• [Exercise aim]: Below this line is the material. Write out only its lines from the one containing "right front paw: (10, 510)" through the one containing "left shoulder: (369, 394)", both kept, exactly.

• [Available data]:
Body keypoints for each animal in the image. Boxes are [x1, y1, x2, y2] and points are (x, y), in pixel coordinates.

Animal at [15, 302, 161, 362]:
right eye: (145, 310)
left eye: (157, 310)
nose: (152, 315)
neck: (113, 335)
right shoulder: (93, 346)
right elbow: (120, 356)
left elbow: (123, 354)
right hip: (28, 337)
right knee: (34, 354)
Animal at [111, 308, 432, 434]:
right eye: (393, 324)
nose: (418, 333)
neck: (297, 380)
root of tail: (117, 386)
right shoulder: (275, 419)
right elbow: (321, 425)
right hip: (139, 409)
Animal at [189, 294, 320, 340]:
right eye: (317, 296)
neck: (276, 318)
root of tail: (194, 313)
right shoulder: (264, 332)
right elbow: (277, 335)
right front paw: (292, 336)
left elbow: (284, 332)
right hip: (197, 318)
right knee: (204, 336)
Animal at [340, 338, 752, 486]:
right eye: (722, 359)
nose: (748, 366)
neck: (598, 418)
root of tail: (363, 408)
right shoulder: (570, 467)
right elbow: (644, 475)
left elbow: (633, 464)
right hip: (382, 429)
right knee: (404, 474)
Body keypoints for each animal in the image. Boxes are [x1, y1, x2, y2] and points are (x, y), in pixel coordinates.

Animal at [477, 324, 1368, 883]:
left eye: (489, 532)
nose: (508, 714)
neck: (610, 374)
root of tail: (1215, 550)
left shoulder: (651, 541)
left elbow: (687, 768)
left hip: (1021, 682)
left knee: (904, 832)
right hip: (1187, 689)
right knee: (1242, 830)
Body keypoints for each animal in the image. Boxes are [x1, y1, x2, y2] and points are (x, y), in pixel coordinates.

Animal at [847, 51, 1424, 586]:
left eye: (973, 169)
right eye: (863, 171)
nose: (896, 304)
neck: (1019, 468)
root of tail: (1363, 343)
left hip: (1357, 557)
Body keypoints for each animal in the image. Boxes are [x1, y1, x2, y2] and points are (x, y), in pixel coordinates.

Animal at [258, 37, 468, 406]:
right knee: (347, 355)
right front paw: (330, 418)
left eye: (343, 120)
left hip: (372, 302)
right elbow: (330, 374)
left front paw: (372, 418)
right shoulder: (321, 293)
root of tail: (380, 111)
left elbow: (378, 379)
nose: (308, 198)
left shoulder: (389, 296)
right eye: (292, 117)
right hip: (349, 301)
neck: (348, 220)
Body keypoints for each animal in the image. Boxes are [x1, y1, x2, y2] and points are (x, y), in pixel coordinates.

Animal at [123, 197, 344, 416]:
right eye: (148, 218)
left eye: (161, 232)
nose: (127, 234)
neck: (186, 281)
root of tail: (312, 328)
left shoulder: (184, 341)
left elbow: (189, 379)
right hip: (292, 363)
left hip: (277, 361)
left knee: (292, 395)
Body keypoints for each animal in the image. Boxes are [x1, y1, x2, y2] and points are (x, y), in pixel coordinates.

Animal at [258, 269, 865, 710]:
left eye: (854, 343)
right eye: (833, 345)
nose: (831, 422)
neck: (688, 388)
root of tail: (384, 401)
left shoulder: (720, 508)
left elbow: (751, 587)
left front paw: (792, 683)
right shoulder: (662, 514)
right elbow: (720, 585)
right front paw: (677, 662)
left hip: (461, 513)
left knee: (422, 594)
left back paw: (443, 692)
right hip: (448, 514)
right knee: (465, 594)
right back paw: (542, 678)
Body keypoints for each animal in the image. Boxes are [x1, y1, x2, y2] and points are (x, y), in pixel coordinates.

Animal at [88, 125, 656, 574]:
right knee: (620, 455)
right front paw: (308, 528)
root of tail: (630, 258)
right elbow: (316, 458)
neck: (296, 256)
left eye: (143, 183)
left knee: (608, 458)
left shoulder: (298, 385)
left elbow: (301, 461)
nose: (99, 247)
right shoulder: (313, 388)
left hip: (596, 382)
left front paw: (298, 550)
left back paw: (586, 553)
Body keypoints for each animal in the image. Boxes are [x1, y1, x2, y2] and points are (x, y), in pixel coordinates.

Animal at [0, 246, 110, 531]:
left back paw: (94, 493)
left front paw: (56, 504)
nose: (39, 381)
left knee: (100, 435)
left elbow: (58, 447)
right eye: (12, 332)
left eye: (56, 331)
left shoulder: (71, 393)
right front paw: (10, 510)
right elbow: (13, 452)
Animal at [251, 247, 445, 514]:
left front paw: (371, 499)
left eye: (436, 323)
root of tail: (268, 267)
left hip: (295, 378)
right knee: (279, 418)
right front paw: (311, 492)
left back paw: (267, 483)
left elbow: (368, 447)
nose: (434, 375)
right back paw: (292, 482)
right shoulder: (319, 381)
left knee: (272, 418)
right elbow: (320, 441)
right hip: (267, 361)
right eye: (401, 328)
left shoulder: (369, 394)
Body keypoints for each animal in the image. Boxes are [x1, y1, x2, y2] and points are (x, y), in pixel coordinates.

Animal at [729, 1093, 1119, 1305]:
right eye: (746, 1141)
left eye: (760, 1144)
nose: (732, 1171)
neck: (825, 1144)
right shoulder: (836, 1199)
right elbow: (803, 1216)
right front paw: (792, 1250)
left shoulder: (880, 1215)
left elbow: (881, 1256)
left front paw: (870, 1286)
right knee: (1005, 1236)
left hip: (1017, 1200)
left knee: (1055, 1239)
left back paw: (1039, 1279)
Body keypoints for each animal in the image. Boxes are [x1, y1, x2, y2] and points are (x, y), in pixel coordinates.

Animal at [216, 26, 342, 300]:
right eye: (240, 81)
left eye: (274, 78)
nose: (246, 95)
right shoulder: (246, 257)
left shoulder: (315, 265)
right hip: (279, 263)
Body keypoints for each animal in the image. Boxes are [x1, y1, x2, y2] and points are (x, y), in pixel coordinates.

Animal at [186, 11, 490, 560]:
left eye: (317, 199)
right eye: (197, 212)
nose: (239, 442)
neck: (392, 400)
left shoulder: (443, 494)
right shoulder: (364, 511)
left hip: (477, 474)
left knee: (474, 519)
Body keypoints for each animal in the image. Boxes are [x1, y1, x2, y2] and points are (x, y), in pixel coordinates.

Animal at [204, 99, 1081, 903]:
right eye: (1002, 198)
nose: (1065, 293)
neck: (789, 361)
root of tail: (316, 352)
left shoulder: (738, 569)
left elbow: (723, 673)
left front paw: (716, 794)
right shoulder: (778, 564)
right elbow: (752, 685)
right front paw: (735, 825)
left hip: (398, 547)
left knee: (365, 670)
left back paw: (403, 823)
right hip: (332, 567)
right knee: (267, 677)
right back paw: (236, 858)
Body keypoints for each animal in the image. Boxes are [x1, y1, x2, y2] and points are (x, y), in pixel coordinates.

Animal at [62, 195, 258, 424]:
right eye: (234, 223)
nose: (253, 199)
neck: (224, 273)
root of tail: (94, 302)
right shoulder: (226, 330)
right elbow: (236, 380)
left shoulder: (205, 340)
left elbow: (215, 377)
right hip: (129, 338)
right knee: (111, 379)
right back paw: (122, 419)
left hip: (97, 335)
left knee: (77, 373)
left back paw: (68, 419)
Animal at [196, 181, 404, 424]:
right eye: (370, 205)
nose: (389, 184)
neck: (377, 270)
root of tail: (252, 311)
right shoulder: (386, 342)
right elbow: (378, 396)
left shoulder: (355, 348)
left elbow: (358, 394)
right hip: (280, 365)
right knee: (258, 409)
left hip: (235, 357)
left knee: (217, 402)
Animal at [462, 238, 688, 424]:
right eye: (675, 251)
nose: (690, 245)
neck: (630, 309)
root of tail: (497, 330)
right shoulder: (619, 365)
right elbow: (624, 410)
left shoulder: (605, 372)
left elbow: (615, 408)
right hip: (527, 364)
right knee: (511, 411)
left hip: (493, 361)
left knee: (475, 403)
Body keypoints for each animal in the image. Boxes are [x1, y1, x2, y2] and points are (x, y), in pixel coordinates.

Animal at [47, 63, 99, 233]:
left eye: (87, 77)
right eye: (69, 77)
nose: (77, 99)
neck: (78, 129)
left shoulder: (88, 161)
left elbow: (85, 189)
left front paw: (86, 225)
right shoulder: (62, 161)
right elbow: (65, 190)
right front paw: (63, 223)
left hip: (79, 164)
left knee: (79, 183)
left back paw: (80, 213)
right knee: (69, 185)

• [Reply]:
right front paw: (10, 510)
right elbow: (13, 452)
Animal at [251, 247, 445, 514]:
left front paw: (371, 499)
left eye: (436, 323)
root of tail: (268, 267)
left hip: (295, 378)
right knee: (279, 418)
right front paw: (311, 492)
left back paw: (267, 483)
left elbow: (368, 447)
nose: (434, 375)
right back paw: (292, 482)
right shoulder: (319, 381)
left knee: (272, 418)
right elbow: (320, 441)
right hip: (267, 361)
right eye: (401, 328)
left shoulder: (369, 394)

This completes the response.